31 Here, Coe is not representing the Debtor on appeal, and instead is
appearing solely on its own behalf. 12 Therefore, to appeal the Sanctions
Order, Coe must establish its own injury resulting from the Sanctions
Order. See Warth v. Seldin, 422 U.S. 490, 499 (1975). Coe fails to demonstrate
that the Sanctions Order injured Coe or affected any of its legally cognizable
rights or interests. See Raines v. Byrd, 521 U.S. 811, 819 (1997). This is because
even if the Panel were to vacate the Sanctions Order, there is no evidence
that Coe’s “injury will be redressed,” (where the injury is the amount of fees
awarded) because the Excess Retainer Funds and the Disputed Rent Funds
would not revert to Coe, nor would a vacation of the Sanctions Award
increase the amount of fees award to Coe. Rather, any funds held in Coe’s
trust account would likely revest with Debtor. See Nash v. Kester (In re Nash),
765 F.2d 1410, 1414 (9th Cir. 1985) (explaining when a case is dismissed,
property of the estate ordinarily revests in the debtor). Accordingly, Coe
fails to demonstrate it has suffered an injury in fact as a result of the
Sanctions Order. Without any demonstrable injury to the rights or interests
at issue in the Sanctions Order, Coe has failed to meet its standing burden.

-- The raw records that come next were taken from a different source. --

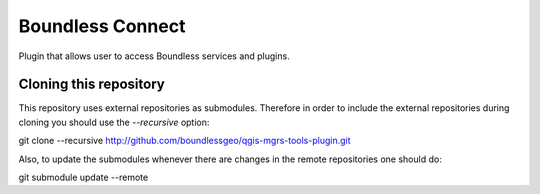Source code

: Boundless Connect
-----------------
Plugin that allows user to access Boundless services and plugins.

Cloning this repository
=======================

This repository uses external repositories as submodules. Therefore in order to include the external repositories during cloning you should use the *--recursive* option:

git clone --recursive http://github.com/boundlessgeo/qgis-mgrs-tools-plugin.git

Also, to update the submodules whenever there are changes in the remote repositories one should do:

git submodule update --remote
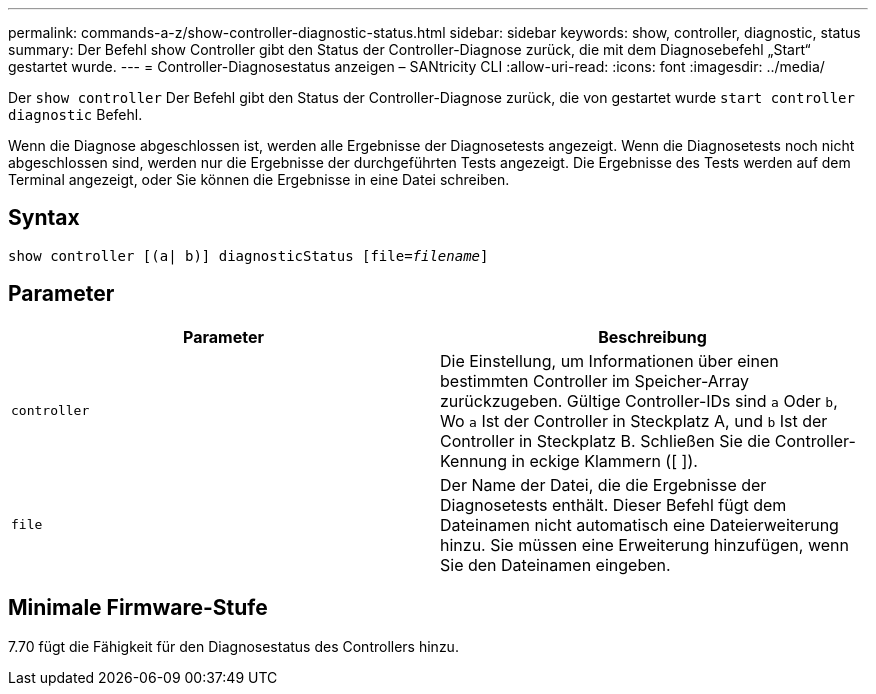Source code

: ---
permalink: commands-a-z/show-controller-diagnostic-status.html 
sidebar: sidebar 
keywords: show, controller, diagnostic, status 
summary: Der Befehl show Controller gibt den Status der Controller-Diagnose zurück, die mit dem Diagnosebefehl „Start“ gestartet wurde. 
---
= Controller-Diagnosestatus anzeigen – SANtricity CLI
:allow-uri-read: 
:icons: font
:imagesdir: ../media/


[role="lead"]
Der `show controller` Der Befehl gibt den Status der Controller-Diagnose zurück, die von gestartet wurde `start controller diagnostic` Befehl.

Wenn die Diagnose abgeschlossen ist, werden alle Ergebnisse der Diagnosetests angezeigt. Wenn die Diagnosetests noch nicht abgeschlossen sind, werden nur die Ergebnisse der durchgeführten Tests angezeigt. Die Ergebnisse des Tests werden auf dem Terminal angezeigt, oder Sie können die Ergebnisse in eine Datei schreiben.



== Syntax

[source, cli, subs="+macros"]
----
show controller [(a| b)] diagnosticStatus pass:quotes[[file=_filename_]]
----


== Parameter

[cols="2*"]
|===
| Parameter | Beschreibung 


 a| 
`controller`
 a| 
Die Einstellung, um Informationen über einen bestimmten Controller im Speicher-Array zurückzugeben. Gültige Controller-IDs sind `a` Oder `b`, Wo `a` Ist der Controller in Steckplatz A, und `b` Ist der Controller in Steckplatz B. Schließen Sie die Controller-Kennung in eckige Klammern ([ ]).



 a| 
`file`
 a| 
Der Name der Datei, die die Ergebnisse der Diagnosetests enthält. Dieser Befehl fügt dem Dateinamen nicht automatisch eine Dateierweiterung hinzu. Sie müssen eine Erweiterung hinzufügen, wenn Sie den Dateinamen eingeben.

|===


== Minimale Firmware-Stufe

7.70 fügt die Fähigkeit für den Diagnosestatus des Controllers hinzu.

See Raines, 521 U.S. at 819.
Based on the foregoing, Coe’s appeal of the Sanctions Order is
DISMISSED for lack of standing.
12 Neither the Debtor nor the Debtor’s Principal have appeared in the appeals. 32 CONCLUSION
We AFFIRM the bankruptcy court’s Fee Award Order, BAP No. CC-
23-1202. We DISMISS the appeal of the bankruptcy court’s Sanctions Order,
BAP No. CC-23-1203 based on Coe’s lack of standing.